Problem A: Reproduce the listing lines from its first line through the line containing "scientific name: Calycina citrina", including both of those lines.

The Meaning of Life
Geesh it’s been over a month since I’ve written anything! I guess I’ll warm up with something simple like the meaning of life. Sorry it’s taken me a while to get around to this one. It’s been on a post-it note on my desk for months…
You know how sometimes you have to look at things through someone else’s eyes to really understand their position on an issue? It’s not easy to do, especially if their position is opposing you. Yet, understanding is critical to resolving opposition.
Now this next part is a bit abrupt. Albeit necessary. I had the un/fortunate experience once (or twice; the thicker your skull is, the more times karma has to beat you to death to get you to listen… but who’s counting?) to look back on my life through the eyes of my own death. Not like you hear about, or see in the movies, where a person’s life flashes before their eyes just before they have a near-death experience. For me it was different. It was also extremely effective. I woke up knowing exactly what the meaning of MY life was, and always will be.
I hope you don’t have to die to find out the meaning of YOUR life. Yours is different than mine, and mine is different than my dog’s, etc. There is no one meaning to all life. All life is different, and therefore why would one meaning fit all? At least that’s the way I see it.
You’ve heard people hint at it… “You’ll never hear someone on his death bed say he wishes he’d spent more time at the office.” And, “You can’t take it with you when you die.” These are great hints at what should matter most in your life. To you. Your call.

Saved entries:
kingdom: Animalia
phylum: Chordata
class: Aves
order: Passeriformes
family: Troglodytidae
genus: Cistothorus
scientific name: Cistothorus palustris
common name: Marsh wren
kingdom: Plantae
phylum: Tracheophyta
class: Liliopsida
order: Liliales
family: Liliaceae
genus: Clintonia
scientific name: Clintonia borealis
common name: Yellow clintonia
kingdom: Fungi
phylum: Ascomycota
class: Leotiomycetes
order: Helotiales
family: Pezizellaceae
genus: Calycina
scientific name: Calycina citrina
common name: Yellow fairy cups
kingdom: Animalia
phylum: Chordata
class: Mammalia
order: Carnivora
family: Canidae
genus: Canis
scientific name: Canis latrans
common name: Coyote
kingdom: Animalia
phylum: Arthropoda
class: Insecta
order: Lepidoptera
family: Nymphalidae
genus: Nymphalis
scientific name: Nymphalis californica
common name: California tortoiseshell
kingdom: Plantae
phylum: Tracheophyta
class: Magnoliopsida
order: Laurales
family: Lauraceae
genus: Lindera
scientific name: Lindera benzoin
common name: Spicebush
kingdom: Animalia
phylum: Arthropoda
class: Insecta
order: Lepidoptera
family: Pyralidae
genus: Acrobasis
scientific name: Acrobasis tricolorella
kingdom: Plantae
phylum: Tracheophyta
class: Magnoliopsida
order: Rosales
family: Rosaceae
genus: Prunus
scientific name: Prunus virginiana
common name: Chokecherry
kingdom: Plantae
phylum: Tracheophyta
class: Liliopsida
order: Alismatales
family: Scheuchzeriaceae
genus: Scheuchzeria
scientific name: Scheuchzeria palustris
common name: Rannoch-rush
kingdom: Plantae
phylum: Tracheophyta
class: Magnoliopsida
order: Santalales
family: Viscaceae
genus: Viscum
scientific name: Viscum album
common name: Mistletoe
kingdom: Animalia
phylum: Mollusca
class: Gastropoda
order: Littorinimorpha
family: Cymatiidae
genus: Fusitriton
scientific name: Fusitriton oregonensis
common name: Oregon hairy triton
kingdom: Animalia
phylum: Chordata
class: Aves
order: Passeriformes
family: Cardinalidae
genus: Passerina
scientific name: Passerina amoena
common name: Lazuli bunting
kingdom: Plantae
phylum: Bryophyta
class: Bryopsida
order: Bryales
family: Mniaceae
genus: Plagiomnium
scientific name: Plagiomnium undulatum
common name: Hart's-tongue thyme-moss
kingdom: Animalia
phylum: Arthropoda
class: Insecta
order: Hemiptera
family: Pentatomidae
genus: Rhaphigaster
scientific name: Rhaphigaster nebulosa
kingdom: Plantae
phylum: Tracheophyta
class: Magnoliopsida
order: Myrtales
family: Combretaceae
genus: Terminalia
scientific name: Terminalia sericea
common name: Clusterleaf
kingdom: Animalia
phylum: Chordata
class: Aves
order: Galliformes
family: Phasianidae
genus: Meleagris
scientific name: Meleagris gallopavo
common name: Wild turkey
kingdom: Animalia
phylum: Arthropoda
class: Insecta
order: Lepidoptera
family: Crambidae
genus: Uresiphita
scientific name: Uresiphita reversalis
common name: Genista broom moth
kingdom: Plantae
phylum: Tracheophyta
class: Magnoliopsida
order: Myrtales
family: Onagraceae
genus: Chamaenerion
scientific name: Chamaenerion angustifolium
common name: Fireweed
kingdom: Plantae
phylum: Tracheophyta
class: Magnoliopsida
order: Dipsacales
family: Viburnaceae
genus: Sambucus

Problem B: In the post about the meaning of life, how long had the topic been on a post-it note on the writer's desk?

Worked answer A:
kingdom: Animalia
phylum: Chordata
class: Aves
order: Passeriformes
family: Troglodytidae
genus: Cistothorus
scientific name: Cistothorus palustris
common name: Marsh wren
kingdom: Plantae
phylum: Tracheophyta
class: Liliopsida
order: Liliales
family: Liliaceae
genus: Clintonia
scientific name: Clintonia borealis
common name: Yellow clintonia
kingdom: Fungi
phylum: Ascomycota
class: Leotiomycetes
order: Helotiales
family: Pezizellaceae
genus: Calycina
scientific name: Calycina citrina

Worked answer B: For months.